> [Work instructions] Omit the pictures while printing every entry below exactly as given.

> [Supplied data]

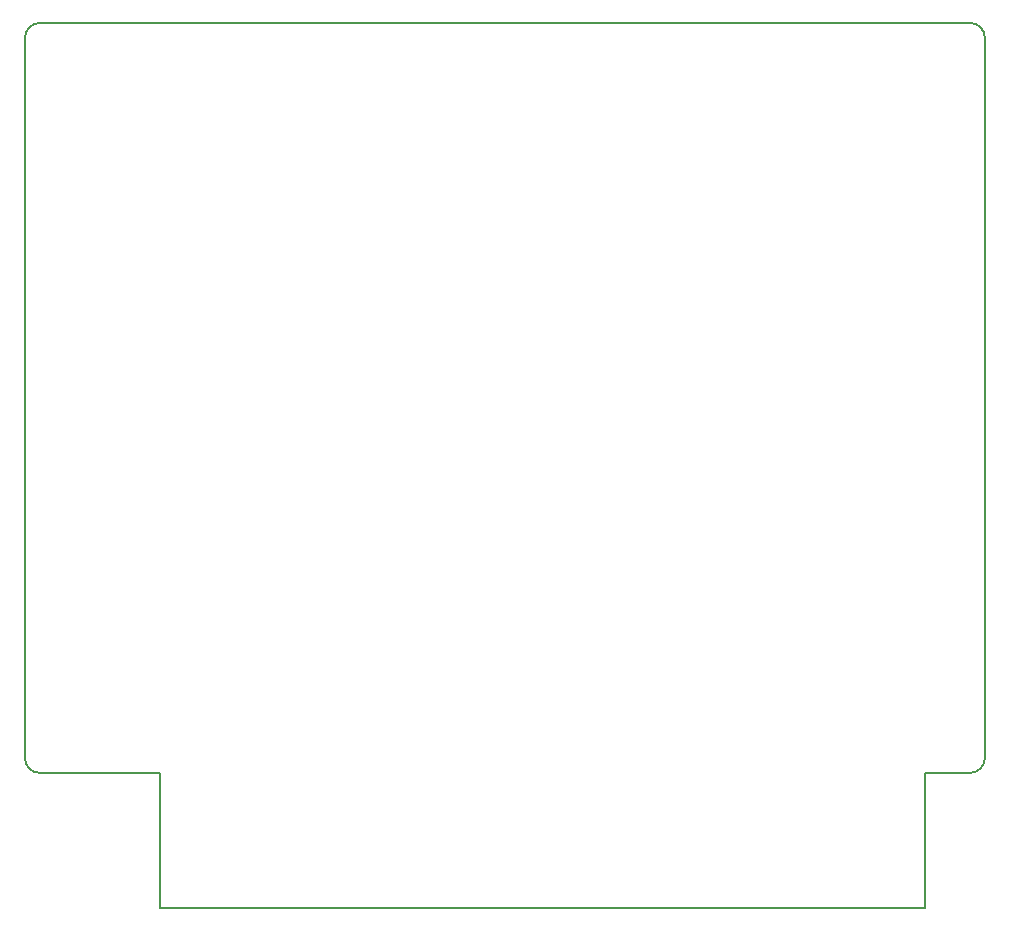
<source format=gbr>
G04 #@! TF.FileFunction,Profile,NP*
%FSLAX46Y46*%
G04 Gerber Fmt 4.6, Leading zero omitted, Abs format (unit mm)*
G04 Created by KiCad (PCBNEW 4.0.7) date 03/28/18 13:14:18*
%MOMM*%
%LPD*%
G01*
G04 APERTURE LIST*
%ADD10C,0.100000*%
%ADD11C,0.150000*%
G04 APERTURE END LIST*
D10*
D11*
X184150000Y-132080000D02*
G75*
G03X185420000Y-130810000I0J1270000D01*
G01*
X104140000Y-130810000D02*
G75*
G03X105410000Y-132080000I1270000J0D01*
G01*
X105410000Y-68580000D02*
G75*
G03X104140000Y-69850000I0J-1270000D01*
G01*
X185420000Y-69850000D02*
G75*
G03X184150000Y-68580000I-1270000J0D01*
G01*
X115570000Y-132080000D02*
X105410000Y-132080000D01*
X115570000Y-143510000D02*
X115570000Y-132080000D01*
X180340000Y-132080000D02*
X184150000Y-132080000D01*
X180340000Y-143510000D02*
X180340000Y-132080000D01*
X104140000Y-69850000D02*
X104140000Y-130810000D01*
X184150000Y-68580000D02*
X105410000Y-68580000D01*
X185420000Y-130810000D02*
X185420000Y-69850000D01*
X115570000Y-143510000D02*
X180340000Y-143510000D01*
M02*

</source>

> [Answer box]
<source format=gbr>
G04 #@! TF.FileFunction,Profile,NP*
%FSLAX46Y46*%
G04 Gerber Fmt 4.6, Leading zero omitted, Abs format (unit mm)*
G04 Created by KiCad (PCBNEW 4.0.7) date 03/28/18 13:14:18*
%MOMM*%
%LPD*%
G01*
G04 APERTURE LIST*
%ADD10C,0.100000*%
%ADD11C,0.150000*%
G04 APERTURE END LIST*
D10*
D11*
X184150000Y-132080000D02*
G75*
G03X185420000Y-130810000I0J1270000D01*
G01*
X104140000Y-130810000D02*
G75*
G03X105410000Y-132080000I1270000J0D01*
G01*
X105410000Y-68580000D02*
G75*
G03X104140000Y-69850000I0J-1270000D01*
G01*
X185420000Y-69850000D02*
G75*
G03X184150000Y-68580000I-1270000J0D01*
G01*
X115570000Y-132080000D02*
X105410000Y-132080000D01*
X115570000Y-143510000D02*
X115570000Y-132080000D01*
X180340000Y-132080000D02*
X184150000Y-132080000D01*
X180340000Y-143510000D02*
X180340000Y-132080000D01*
X104140000Y-69850000D02*
X104140000Y-130810000D01*
X184150000Y-68580000D02*
X105410000Y-68580000D01*
X185420000Y-130810000D02*
X185420000Y-69850000D01*
X115570000Y-143510000D02*
X180340000Y-143510000D01*
M02*

</source>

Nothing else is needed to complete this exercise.